• [Objectif énoncé 1]
D'après le passage fourni, à quel endroit Nelson a-t-il perdu un œil ?

• [Passage fourni]
━━━━━━━━━━━━━━━━

La biographie par Georges Fleury de l’amiral Horatio Nelson, dont la statue domine la Place Trafalgar, n’a pas la qualité littéraire de « Cap Trafalgar », le récit romancé d’Arturo Pérez Reverte. Mais elle est basée sur une impressionnante documentation, essentiellement les lettres échangées par le héros avec sa famille et l’administration de la Marine.

Né en 1858 d’un pasteur protestant dans le comté de Norfolk, mort en 1805 à l’âge de 47 ans au large du Cap Trafalgar alors qu’il commandait la bataille qui anéantira la flotte franco-espagnole, Nelson est un personnage hors du commun. Embarqué alors qu’il n’avait que douze ans sur le bateau commandé par son oncle, il passera au cours de sa vie plus de temps sur la mer que sur la terre ferme. Ce qui impressionne chez lui, c’est son absolue confiance en son étoile. Il recherche le danger, et ce ne sont pas un œil perdu à Calvi puis un bras à Tenerife qui le rendront plus prudent. Pour attaquer l’ennemi à Aboukir, Copenhague ou Trafalgar, il adopte des stratégies non conventionnelles et risquées, et prend même le parti de désobéir à ses supérieurs au risque de la cour martiale.

━━━━━━━━━━━━━━━━

• [Extrait des données]
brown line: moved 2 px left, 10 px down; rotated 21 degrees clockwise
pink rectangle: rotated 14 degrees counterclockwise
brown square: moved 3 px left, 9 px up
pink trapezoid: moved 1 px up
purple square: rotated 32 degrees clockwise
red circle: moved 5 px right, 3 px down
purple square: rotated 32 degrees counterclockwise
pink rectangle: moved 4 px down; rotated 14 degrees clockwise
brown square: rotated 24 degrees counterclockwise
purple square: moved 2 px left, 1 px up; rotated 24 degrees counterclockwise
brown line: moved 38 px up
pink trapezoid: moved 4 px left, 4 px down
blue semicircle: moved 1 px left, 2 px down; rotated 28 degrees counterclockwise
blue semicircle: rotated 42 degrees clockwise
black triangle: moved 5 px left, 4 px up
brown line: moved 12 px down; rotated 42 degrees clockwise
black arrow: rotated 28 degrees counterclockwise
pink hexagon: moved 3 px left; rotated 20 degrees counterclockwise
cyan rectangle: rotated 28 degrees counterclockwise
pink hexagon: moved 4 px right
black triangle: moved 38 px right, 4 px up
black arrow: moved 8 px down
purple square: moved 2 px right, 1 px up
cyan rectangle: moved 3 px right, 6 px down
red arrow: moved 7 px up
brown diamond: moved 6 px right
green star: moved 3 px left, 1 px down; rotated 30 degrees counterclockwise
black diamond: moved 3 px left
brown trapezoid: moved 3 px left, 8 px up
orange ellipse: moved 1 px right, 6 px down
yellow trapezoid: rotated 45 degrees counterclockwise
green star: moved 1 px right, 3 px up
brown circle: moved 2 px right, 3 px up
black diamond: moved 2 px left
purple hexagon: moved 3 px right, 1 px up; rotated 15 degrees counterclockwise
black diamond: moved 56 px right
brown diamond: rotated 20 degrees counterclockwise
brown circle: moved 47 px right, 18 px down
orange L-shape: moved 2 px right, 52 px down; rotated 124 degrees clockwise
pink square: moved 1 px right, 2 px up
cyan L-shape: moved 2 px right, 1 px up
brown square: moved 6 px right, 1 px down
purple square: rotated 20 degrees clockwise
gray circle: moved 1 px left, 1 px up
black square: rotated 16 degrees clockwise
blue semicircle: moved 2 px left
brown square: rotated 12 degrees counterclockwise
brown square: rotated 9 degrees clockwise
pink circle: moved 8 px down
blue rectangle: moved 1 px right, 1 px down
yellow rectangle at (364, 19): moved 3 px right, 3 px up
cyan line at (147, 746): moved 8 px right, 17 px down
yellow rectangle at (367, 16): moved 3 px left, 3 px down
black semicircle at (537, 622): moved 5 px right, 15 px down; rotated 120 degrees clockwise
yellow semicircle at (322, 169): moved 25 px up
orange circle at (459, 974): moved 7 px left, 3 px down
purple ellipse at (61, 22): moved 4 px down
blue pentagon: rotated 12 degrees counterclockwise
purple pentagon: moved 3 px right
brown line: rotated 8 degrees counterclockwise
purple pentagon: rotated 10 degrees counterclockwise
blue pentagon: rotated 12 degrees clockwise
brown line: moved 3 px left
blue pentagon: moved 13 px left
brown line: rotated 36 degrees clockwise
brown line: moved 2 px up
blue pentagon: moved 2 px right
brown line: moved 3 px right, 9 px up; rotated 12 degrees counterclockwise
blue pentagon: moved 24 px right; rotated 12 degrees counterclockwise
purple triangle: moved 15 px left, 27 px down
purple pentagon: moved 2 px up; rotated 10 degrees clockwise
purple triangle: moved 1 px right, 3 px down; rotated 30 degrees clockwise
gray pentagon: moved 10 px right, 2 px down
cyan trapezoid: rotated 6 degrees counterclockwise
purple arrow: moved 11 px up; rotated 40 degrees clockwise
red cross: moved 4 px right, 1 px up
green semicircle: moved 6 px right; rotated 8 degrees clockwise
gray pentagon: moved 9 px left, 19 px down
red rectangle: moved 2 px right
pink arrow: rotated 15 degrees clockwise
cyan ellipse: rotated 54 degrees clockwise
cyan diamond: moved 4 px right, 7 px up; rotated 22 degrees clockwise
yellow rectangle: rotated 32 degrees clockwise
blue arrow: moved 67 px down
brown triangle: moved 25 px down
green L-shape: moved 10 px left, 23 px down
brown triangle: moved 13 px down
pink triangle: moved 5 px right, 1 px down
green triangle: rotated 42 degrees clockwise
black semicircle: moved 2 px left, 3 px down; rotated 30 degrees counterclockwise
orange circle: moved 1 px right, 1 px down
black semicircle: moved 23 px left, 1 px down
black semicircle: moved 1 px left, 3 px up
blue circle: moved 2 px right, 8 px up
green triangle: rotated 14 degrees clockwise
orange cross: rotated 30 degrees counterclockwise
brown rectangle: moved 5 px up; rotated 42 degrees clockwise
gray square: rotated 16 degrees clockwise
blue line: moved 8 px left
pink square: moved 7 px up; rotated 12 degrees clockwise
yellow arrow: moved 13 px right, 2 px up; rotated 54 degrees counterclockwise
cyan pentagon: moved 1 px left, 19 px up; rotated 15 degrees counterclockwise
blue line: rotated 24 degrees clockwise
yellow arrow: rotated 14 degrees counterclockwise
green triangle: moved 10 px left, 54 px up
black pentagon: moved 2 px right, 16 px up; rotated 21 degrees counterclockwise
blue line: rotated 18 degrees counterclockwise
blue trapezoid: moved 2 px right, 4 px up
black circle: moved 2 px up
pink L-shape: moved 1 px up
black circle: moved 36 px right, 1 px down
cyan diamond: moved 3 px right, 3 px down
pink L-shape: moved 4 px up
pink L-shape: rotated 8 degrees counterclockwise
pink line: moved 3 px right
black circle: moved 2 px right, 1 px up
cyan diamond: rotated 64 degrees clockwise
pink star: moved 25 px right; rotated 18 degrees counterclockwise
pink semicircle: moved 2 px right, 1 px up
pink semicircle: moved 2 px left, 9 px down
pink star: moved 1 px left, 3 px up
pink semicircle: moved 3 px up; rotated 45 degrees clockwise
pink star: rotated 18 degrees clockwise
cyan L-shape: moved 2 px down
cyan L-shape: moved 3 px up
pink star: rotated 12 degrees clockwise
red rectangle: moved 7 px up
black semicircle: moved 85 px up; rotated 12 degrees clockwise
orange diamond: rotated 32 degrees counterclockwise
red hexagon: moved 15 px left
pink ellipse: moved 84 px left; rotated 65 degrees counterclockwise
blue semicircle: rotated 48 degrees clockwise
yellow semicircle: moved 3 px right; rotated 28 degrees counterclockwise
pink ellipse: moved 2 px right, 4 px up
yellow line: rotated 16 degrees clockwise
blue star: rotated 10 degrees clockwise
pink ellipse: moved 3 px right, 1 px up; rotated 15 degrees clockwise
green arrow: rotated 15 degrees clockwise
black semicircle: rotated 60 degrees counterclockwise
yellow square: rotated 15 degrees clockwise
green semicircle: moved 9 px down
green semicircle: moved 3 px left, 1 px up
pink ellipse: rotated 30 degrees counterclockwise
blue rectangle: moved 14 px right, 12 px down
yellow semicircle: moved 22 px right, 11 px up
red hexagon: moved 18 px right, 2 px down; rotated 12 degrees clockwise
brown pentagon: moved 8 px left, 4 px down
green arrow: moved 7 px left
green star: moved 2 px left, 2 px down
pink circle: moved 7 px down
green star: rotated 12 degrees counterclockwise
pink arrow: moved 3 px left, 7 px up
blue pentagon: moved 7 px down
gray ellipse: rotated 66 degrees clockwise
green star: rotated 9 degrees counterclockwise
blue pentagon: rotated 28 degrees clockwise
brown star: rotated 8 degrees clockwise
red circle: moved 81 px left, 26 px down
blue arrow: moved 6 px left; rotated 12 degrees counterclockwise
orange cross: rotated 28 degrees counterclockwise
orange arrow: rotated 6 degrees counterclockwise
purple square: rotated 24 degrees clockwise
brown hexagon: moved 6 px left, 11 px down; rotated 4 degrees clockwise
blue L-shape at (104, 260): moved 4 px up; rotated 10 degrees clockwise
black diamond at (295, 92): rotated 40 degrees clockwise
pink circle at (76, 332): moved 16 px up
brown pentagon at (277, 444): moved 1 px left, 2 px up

━━━━━━━━━━━━━━━━

• [Objectif énoncé 2]
Recopiez à l'identique la partie des entrées qui s'ouvre sur la première entrée et se ferme sur la ligne contenant « brown line: moved 12 », ces deux lignes incluses.

• [Bonne réponse 1]
À Calvi.

• [Bonne réponse 2]
brown line: moved 2 px left, 10 px down; rotated 21 degrees clockwise
pink rectangle: rotated 14 degrees counterclockwise
brown square: moved 3 px left, 9 px up
pink trapezoid: moved 1 px up
purple square: rotated 32 degrees clockwise
red circle: moved 5 px right, 3 px down
purple square: rotated 32 degrees counterclockwise
pink rectangle: moved 4 px down; rotated 14 degrees clockwise
brown square: rotated 24 degrees counterclockwise
purple square: moved 2 px left, 1 px up; rotated 24 degrees counterclockwise
brown line: moved 38 px up
pink trapezoid: moved 4 px left, 4 px down
blue semicircle: moved 1 px left, 2 px down; rotated 28 degrees counterclockwise
blue semicircle: rotated 42 degrees clockwise
black triangle: moved 5 px left, 4 px up
brown line: moved 12 px down; rotated 42 degrees clockwise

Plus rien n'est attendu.